What is needed - Copy out every line of the listing below, character for character, with nothing altered or left out.

Extracted material -
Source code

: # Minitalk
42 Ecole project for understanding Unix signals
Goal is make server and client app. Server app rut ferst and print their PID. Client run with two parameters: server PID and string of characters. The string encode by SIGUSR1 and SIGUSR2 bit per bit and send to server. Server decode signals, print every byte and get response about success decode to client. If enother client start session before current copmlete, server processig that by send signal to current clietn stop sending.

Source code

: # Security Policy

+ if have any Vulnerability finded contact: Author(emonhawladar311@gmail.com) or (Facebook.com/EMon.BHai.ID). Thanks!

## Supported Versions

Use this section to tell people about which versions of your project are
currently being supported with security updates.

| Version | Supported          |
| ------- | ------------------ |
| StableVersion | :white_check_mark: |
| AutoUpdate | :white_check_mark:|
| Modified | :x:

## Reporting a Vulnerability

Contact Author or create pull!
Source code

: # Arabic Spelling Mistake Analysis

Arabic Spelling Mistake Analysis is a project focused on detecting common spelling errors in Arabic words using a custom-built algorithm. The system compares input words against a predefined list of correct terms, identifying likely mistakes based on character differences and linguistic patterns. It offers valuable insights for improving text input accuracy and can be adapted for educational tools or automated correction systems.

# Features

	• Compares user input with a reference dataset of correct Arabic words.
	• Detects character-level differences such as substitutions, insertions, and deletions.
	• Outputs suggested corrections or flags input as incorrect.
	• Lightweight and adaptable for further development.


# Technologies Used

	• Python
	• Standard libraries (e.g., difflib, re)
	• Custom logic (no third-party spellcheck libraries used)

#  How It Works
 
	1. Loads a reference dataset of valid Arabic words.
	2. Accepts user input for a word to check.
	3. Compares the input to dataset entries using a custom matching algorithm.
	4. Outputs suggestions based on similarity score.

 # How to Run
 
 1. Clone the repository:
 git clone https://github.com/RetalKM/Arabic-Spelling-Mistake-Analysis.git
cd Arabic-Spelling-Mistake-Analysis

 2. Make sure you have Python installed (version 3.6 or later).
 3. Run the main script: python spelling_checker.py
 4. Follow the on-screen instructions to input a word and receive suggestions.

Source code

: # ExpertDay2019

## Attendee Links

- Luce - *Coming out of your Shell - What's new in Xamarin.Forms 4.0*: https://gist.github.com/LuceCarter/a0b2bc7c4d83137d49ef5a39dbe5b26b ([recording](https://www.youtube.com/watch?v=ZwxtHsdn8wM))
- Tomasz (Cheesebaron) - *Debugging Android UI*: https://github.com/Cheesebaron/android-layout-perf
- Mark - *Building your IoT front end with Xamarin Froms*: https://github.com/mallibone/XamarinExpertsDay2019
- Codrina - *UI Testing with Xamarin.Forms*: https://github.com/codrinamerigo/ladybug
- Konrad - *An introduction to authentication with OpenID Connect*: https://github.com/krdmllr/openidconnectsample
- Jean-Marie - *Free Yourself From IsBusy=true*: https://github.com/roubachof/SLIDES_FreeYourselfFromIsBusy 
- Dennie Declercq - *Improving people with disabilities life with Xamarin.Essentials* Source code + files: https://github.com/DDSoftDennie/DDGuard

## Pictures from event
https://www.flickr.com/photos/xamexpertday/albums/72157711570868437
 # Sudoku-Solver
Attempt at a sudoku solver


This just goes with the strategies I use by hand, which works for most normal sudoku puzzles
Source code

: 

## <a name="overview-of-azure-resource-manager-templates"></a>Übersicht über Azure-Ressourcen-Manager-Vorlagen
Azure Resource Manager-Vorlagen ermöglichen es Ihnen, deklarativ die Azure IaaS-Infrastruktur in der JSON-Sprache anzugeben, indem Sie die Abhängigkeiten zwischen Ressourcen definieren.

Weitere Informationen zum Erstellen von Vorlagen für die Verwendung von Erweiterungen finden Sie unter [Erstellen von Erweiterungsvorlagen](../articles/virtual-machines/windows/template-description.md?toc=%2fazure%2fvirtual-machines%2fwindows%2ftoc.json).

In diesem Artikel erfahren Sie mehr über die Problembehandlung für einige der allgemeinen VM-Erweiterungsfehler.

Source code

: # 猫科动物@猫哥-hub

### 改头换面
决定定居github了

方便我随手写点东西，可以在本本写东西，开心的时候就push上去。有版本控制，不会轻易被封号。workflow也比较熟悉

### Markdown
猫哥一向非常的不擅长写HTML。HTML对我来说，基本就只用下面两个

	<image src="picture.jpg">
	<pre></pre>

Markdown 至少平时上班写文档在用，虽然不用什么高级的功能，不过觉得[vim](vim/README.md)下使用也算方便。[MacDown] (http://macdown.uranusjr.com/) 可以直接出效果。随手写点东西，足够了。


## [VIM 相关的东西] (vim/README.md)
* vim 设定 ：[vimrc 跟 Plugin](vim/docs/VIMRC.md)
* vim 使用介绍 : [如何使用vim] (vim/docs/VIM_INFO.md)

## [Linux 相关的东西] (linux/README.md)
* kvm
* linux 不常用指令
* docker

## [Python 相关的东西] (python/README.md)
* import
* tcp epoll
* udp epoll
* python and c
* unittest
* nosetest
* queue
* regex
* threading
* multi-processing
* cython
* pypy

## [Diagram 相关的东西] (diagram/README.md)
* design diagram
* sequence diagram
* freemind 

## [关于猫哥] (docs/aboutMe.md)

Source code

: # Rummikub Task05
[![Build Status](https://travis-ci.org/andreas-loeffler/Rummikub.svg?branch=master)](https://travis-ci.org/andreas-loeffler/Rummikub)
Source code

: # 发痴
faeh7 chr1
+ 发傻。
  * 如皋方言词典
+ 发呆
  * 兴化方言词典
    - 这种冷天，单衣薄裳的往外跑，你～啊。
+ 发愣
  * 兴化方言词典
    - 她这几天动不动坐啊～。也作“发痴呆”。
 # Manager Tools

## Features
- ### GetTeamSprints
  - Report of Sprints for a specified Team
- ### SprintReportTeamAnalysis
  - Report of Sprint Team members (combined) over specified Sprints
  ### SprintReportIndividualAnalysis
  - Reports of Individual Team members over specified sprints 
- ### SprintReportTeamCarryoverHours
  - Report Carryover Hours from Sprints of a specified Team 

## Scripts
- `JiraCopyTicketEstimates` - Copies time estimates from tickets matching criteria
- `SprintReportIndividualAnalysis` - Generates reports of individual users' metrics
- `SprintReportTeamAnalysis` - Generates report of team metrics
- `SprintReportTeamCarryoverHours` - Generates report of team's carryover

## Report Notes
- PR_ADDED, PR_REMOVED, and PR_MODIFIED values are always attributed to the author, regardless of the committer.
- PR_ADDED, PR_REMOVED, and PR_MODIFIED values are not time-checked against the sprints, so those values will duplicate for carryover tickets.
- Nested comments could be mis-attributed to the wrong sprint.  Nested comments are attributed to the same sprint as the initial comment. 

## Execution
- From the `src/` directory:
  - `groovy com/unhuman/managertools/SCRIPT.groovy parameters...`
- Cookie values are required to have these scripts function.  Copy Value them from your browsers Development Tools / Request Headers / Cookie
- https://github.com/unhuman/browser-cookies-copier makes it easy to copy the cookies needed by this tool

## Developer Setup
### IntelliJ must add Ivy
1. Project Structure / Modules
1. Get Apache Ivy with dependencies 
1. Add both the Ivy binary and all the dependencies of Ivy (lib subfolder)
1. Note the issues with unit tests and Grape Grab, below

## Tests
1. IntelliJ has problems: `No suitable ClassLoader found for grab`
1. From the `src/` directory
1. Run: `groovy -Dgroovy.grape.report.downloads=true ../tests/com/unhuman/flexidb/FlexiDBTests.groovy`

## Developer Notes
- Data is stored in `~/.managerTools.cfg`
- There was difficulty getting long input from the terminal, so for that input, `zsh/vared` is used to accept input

Exercise output -
Source code

: # Minitalk
42 Ecole project for understanding Unix signals
Goal is make server and client app. Server app rut ferst and print their PID. Client run with two parameters: server PID and string of characters. The string encode by SIGUSR1 and SIGUSR2 bit per bit and send to server. Server decode signals, print every byte and get response about success decode to client. If enother client start session before current copmlete, server processig that by send signal to current clietn stop sending.

Source code

: # Security Policy

+ if have any Vulnerability finded contact: Author(emonhawladar311@gmail.com) or (Facebook.com/EMon.BHai.ID). Thanks!

## Supported Versions

Use this section to tell people about which versions of your project are
currently being supported with security updates.

| Version | Supported          |
| ------- | ------------------ |
| StableVersion | :white_check_mark: |
| AutoUpdate | :white_check_mark:|
| Modified | :x:

## Reporting a Vulnerability

Contact Author or create pull!
Source code

: # Arabic Spelling Mistake Analysis

Arabic Spelling Mistake Analysis is a project focused on detecting common spelling errors in Arabic words using a custom-built algorithm. The system compares input words against a predefined list of correct terms, identifying likely mistakes based on character differences and linguistic patterns. It offers valuable insights for improving text input accuracy and can be adapted for educational tools or automated correction systems.

# Features

	• Compares user input with a reference dataset of correct Arabic words.
	• Detects character-level differences such as substitutions, insertions, and deletions.
	• Outputs suggested corrections or flags input as incorrect.
	• Lightweight and adaptable for further development.


# Technologies Used

	• Python
	• Standard libraries (e.g., difflib, re)
	• Custom logic (no third-party spellcheck libraries used)

#  How It Works
 
	1. Loads a reference dataset of valid Arabic words.
	2. Accepts user input for a word to check.
	3. Compares the input to dataset entries using a custom matching algorithm.
	4. Outputs suggestions based on similarity score.

 # How to Run
 
 1. Clone the repository:
 git clone https://github.com/RetalKM/Arabic-Spelling-Mistake-Analysis.git
cd Arabic-Spelling-Mistake-Analysis

 2. Make sure you have Python installed (version 3.6 or later).
 3. Run the main script: python spelling_checker.py
 4. Follow the on-screen instructions to input a word and receive suggestions.

Source code

: # ExpertDay2019

## Attendee Links

- Luce - *Coming out of your Shell - What's new in Xamarin.Forms 4.0*: https://gist.github.com/LuceCarter/a0b2bc7c4d83137d49ef5a39dbe5b26b ([recording](https://www.youtube.com/watch?v=ZwxtHsdn8wM))
- Tomasz (Cheesebaron) - *Debugging Android UI*: https://github.com/Cheesebaron/android-layout-perf
- Mark - *Building your IoT front end with Xamarin Froms*: https://github.com/mallibone/XamarinExpertsDay2019
- Codrina - *UI Testing with Xamarin.Forms*: https://github.com/codrinamerigo/ladybug
- Konrad - *An introduction to authentication with OpenID Connect*: https://github.com/krdmllr/openidconnectsample
- Jean-Marie - *Free Yourself From IsBusy=true*: https://github.com/roubachof/SLIDES_FreeYourselfFromIsBusy 
- Dennie Declercq - *Improving people with disabilities life with Xamarin.Essentials* Source code + files: https://github.com/DDSoftDennie/DDGuard

## Pictures from event
https://www.flickr.com/photos/xamexpertday/albums/72157711570868437
 # Sudoku-Solver
Attempt at a sudoku solver


This just goes with the strategies I use by hand, which works for most normal sudoku puzzles
Source code

: 

## <a name="overview-of-azure-resource-manager-templates"></a>Übersicht über Azure-Ressourcen-Manager-Vorlagen
Azure Resource Manager-Vorlagen ermöglichen es Ihnen, deklarativ die Azure IaaS-Infrastruktur in der JSON-Sprache anzugeben, indem Sie die Abhängigkeiten zwischen Ressourcen definieren.

Weitere Informationen zum Erstellen von Vorlagen für die Verwendung von Erweiterungen finden Sie unter [Erstellen von Erweiterungsvorlagen](../articles/virtual-machines/windows/template-description.md?toc=%2fazure%2fvirtual-machines%2fwindows%2ftoc.json).

In diesem Artikel erfahren Sie mehr über die Problembehandlung für einige der allgemeinen VM-Erweiterungsfehler.

Source code

: # 猫科动物@猫哥-hub

### 改头换面
决定定居github了

方便我随手写点东西，可以在本本写东西，开心的时候就push上去。有版本控制，不会轻易被封号。workflow也比较熟悉

### Markdown
猫哥一向非常的不擅长写HTML。HTML对我来说，基本就只用下面两个

	<image src="picture.jpg">
	<pre></pre>

Markdown 至少平时上班写文档在用，虽然不用什么高级的功能，不过觉得[vim](vim/README.md)下使用也算方便。[MacDown] (http://macdown.uranusjr.com/) 可以直接出效果。随手写点东西，足够了。


## [VIM 相关的东西] (vim/README.md)
* vim 设定 ：[vimrc 跟 Plugin](vim/docs/VIMRC.md)
* vim 使用介绍 : [如何使用vim] (vim/docs/VIM_INFO.md)

## [Linux 相关的东西] (linux/README.md)
* kvm
* linux 不常用指令
* docker

## [Python 相关的东西] (python/README.md)
* import
* tcp epoll
* udp epoll
* python and c
* unittest
* nosetest
* queue
* regex
* threading
* multi-processing
* cython
* pypy

## [Diagram 相关的东西] (diagram/README.md)
* design diagram
* sequence diagram
* freemind 

## [关于猫哥] (docs/aboutMe.md)

Source code

: # Rummikub Task05
[![Build Status](https://travis-ci.org/andreas-loeffler/Rummikub.svg?branch=master)](https://travis-ci.org/andreas-loeffler/Rummikub)
Source code

: # 发痴
faeh7 chr1
+ 发傻。
  * 如皋方言词典
+ 发呆
  * 兴化方言词典
    - 这种冷天，单衣薄裳的往外跑，你～啊。
+ 发愣
  * 兴化方言词典
    - 她这几天动不动坐啊～。也作“发痴呆”。
 # Manager Tools

## Features
- ### GetTeamSprints
  - Report of Sprints for a specified Team
- ### SprintReportTeamAnalysis
  - Report of Sprint Team members (combined) over specified Sprints
  ### SprintReportIndividualAnalysis
  - Reports of Individual Team members over specified sprints 
- ### SprintReportTeamCarryoverHours
  - Report Carryover Hours from Sprints of a specified Team 

## Scripts
- `JiraCopyTicketEstimates` - Copies time estimates from tickets matching criteria
- `SprintReportIndividualAnalysis` - Generates reports of individual users' metrics
- `SprintReportTeamAnalysis` - Generates report of team metrics
- `SprintReportTeamCarryoverHours` - Generates report of team's carryover

## Report Notes
- PR_ADDED, PR_REMOVED, and PR_MODIFIED values are always attributed to the author, regardless of the committer.
- PR_ADDED, PR_REMOVED, and PR_MODIFIED values are not time-checked against the sprints, so those values will duplicate for carryover tickets.
- Nested comments could be mis-attributed to the wrong sprint.  Nested comments are attributed to the same sprint as the initial comment. 

## Execution
- From the `src/` directory:
  - `groovy com/unhuman/managertools/SCRIPT.groovy parameters...`
- Cookie values are required to have these scripts function.  Copy Value them from your browsers Development Tools / Request Headers / Cookie
- https://github.com/unhuman/browser-cookies-copier makes it easy to copy the cookies needed by this tool

## Developer Setup
### IntelliJ must add Ivy
1. Project Structure / Modules
1. Get Apache Ivy with dependencies 
1. Add both the Ivy binary and all the dependencies of Ivy (lib subfolder)
1. Note the issues with unit tests and Grape Grab, below

## Tests
1. IntelliJ has problems: `No suitable ClassLoader found for grab`
1. From the `src/` directory
1. Run: `groovy -Dgroovy.grape.report.downloads=true ../tests/com/unhuman/flexidb/FlexiDBTests.groovy`

## Developer Notes
- Data is stored in `~/.managerTools.cfg`
- There was difficulty getting long input from the terminal, so for that input, `zsh/vared` is used to accept input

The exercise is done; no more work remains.